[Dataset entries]
────────

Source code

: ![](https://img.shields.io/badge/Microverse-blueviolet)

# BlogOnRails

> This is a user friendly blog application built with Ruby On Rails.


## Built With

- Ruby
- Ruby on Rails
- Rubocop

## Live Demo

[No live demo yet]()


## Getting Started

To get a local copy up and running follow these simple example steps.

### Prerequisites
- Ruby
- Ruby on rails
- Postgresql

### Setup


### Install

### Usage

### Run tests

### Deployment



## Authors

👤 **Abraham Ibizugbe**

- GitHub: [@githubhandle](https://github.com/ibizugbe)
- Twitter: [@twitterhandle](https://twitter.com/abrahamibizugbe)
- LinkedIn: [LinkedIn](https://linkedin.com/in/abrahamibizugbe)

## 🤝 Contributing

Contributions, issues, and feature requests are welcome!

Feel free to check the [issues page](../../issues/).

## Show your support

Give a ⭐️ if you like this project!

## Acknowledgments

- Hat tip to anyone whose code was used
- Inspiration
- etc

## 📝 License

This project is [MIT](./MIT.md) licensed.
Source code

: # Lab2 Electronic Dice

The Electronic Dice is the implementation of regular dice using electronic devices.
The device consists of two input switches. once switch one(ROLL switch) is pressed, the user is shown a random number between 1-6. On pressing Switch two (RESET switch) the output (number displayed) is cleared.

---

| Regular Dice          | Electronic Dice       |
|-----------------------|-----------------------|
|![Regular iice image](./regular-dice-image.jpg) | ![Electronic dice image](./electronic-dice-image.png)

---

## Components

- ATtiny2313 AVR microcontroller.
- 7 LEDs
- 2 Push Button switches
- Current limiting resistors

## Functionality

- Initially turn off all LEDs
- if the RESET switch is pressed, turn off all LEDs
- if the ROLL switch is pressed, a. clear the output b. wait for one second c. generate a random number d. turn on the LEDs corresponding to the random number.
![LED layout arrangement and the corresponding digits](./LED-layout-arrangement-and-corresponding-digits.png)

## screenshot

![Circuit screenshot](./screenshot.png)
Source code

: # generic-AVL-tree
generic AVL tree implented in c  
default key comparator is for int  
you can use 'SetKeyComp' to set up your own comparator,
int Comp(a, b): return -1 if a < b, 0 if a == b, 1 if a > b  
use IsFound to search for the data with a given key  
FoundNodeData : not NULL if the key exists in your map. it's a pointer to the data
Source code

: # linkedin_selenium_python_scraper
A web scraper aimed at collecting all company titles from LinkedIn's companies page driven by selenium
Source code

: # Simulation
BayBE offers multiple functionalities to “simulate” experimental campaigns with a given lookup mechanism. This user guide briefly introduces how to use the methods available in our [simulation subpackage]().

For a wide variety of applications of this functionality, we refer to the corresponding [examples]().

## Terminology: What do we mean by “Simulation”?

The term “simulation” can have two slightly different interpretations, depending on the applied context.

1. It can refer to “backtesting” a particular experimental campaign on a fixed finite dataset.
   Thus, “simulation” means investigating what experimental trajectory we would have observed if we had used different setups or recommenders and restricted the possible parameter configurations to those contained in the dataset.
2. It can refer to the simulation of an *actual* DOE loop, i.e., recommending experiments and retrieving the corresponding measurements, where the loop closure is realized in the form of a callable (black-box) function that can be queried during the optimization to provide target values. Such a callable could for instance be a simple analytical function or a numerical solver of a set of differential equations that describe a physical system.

────────

* WORK ITEM *
Print the rows without changes, starting at the very beginning and ending at the line that contains "To get a local", with that line included.

* EXERCISE SOLUTION *
Source code

: ![](https://img.shields.io/badge/Microverse-blueviolet)

# BlogOnRails

> This is a user friendly blog application built with Ruby On Rails.


## Built With

- Ruby
- Ruby on Rails
- Rubocop

## Live Demo

[No live demo yet]()


## Getting Started

To get a local copy up and running follow these simple example steps.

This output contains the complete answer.